On remand, the trial court reluctantly held that the D.C. Court of Appeals' decision required enforcement of the subpoena, because the appellate court had noted that Solers had properly pleaded damages.  Nevertheless, the trial court noted its disquiet with enforcing the subpoena when Solers had admitted that it could not identify lost business or customers from the alleged defamation, and so the trial court urged another appeal. 

A second appeal was duly filed with the D.C. Court of Appeals under the name Software & Information Industry Association v. Solers, Inc., No. 10-CV-1523. The D.C. Court of Appeals took the opportunity to clarify the plaintiff's burden when seeking an anonymous speaker's identity, stating the plaintiff must not only plead but produce evidence of damages that resulted "as a direct consequence" of the anonymous speaker's action. Internal costs that the plaintiff incurs as a result of the anonymous speech, such as expending resources to investigate the anonymous claims, do not suffice. Moreover, the damages must be shown to exist independently of any action the plaintiff took to counteract the anonymous speech; lost profits, reluctant customers, or specific examples of impaired business reputation would help show the required damage.  Because Solers failed to present such evidence, the appellate court reversed the trial court's order enforcing the subpoena.

Sinclair v. TubeSockTedD, 2009 WL 320408 (D.D.C. Feb. 10, 2009)

In Sinclair, a federal district court in the District of Columbia quashed a subpoena seeking the identities of three pseudonymous Internet users. In early 2008, plaintiff Lawrence Sinclair published a YouTube video and blog claiming that he had engaged in sexual activities and done drugs with then-presidential candidate Barack Obama. In response, “TubeSockTedD” uploaded a video to YouTube stating that Sinclair was “spreading lies about Obama.” Another Internet user, “mzmolly,” posted a comment on Democratic Underground.com stating that Sinclair was a mental patient who was institutionalized on the date in 1999 when he claimed to have encountered Obama. A third, “OWNINGLIARS,” posted a comment on Digg.com stating that Sinclair was a liar and was in a mental hospital when he claimed he met Obama. Sinclair filed a John Doe lawsuit for defamation against all three and sought identifying information from the relevant Internet service providers, and the pseudonymous posters moved to quash.

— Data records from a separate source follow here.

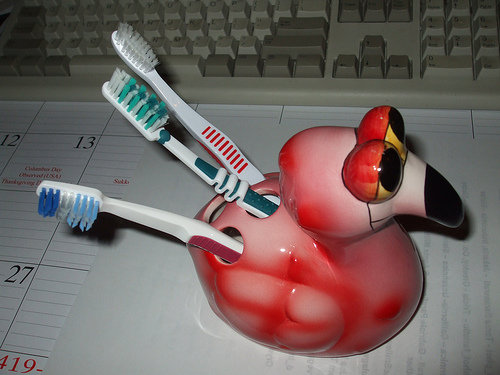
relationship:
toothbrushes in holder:
[32, 21, 279, 267] [193, 102, 469, 363]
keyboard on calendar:
[4, 4, 499, 109] [1, 101, 499, 375]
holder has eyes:
[193, 102, 469, 363] [339, 102, 411, 205]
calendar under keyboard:
[1, 101, 499, 375] [4, 4, 499, 109]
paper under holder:
[71, 116, 497, 374] [193, 102, 469, 363]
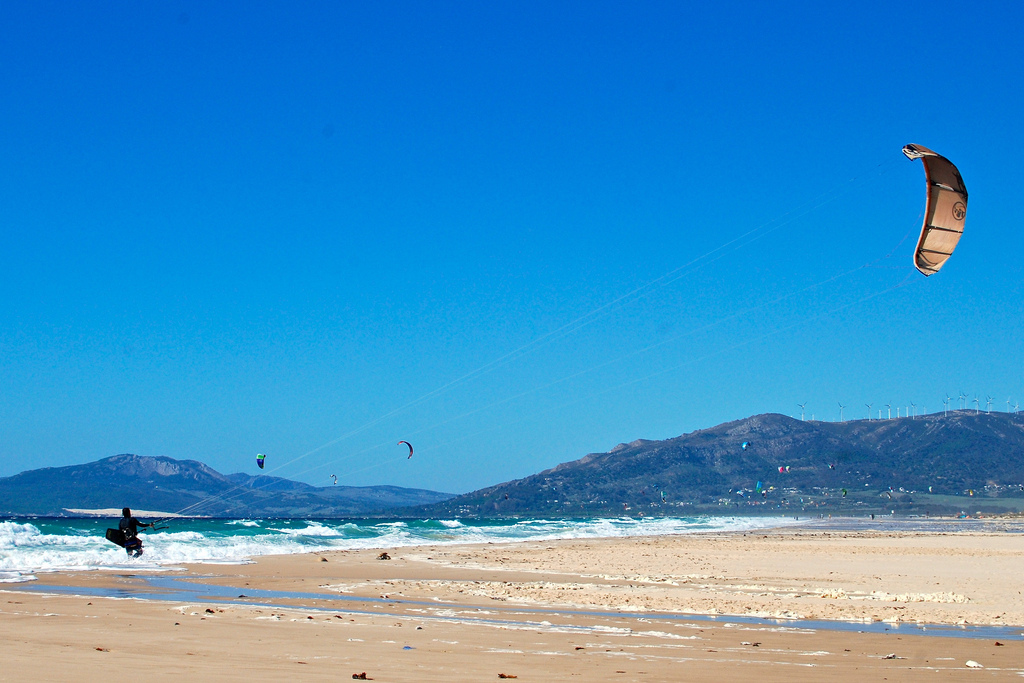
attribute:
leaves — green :
[252, 480, 320, 541]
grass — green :
[628, 355, 897, 503]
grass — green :
[617, 366, 847, 501]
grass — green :
[672, 364, 897, 531]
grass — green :
[676, 389, 875, 532]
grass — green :
[671, 346, 860, 519]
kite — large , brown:
[790, 72, 966, 369]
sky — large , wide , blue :
[84, 74, 851, 586]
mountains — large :
[432, 327, 834, 587]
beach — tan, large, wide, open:
[0, 500, 988, 676]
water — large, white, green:
[8, 510, 573, 543]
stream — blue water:
[624, 605, 970, 642]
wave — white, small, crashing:
[0, 517, 74, 572]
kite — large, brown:
[898, 134, 974, 273]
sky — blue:
[153, 104, 748, 351]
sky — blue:
[136, 55, 595, 256]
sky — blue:
[36, 35, 341, 316]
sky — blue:
[67, 135, 292, 235]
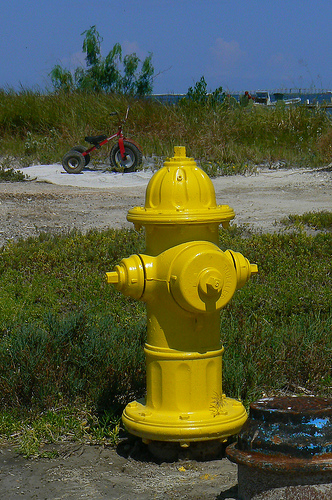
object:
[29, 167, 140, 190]
sand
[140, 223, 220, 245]
shadow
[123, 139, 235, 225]
hydrant cover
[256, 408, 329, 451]
paint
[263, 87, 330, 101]
bridge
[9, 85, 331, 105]
horizon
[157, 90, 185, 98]
water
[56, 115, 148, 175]
bicycle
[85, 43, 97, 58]
leaves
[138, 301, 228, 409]
pipe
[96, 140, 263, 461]
fire hydrant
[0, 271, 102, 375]
grass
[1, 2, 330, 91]
sky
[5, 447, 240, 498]
paved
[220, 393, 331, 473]
top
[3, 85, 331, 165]
grass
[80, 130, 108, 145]
seat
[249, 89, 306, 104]
boat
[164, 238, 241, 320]
pipe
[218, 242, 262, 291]
pipe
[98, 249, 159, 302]
pipe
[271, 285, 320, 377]
weeds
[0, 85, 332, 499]
ground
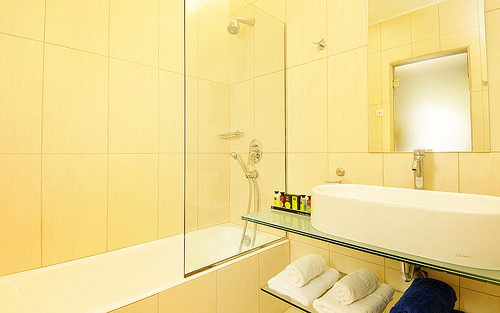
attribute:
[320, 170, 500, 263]
sink — white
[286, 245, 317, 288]
towel — white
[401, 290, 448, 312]
towel — blue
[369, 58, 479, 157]
mirror — wall-mounted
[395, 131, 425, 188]
faucet — chrome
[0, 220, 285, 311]
tub — white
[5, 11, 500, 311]
bathroom — clean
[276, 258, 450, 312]
towels — white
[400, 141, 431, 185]
tap — metallic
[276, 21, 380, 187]
wall — tiled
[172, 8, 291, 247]
glass — transparent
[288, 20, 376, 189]
tile — white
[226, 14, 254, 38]
shower head — silver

The court granted the motion to quash and dismissed the complaint in its entirety. It surveyed the case law on the First Amendment right to speak anonymously and held that, under either the Cahill or the Dendrite standard, Sinclair was not entitled to the requested discovery because his complaint was facially invalid. Specifically, the court determined that Sinclair's complaint did not plead facts necessary to establish the court's subject-matter jurisdiction over the case or personal jurisdiction over the pseudonymous defendants. In addition, the court ruled that Sinclair's defamation claims failed as a matter of law because he did not plead either actual malice or special damages, and because section 230 of the Communications Decency Act protected mzmolly and OWNINGLIARS for "simply summarizing and reporting information obtained from" a third party. In conclusion, the court stated: “Where the viability of a plaintiff’s case is so seriously deficient, there is simply no basis to overcome the considerable First Amendment interest in anonymous speech on the Internet. Sinclair has provided no ground to do so here.” 596 F. Supp. 2d at 134.

Although the court quashed the subpoena and dismissed the complaint, it refused to award mzmolly and Democratic Underground sanctions against Sinclair because of the novel areas of law involved. Id. at 134 n.4.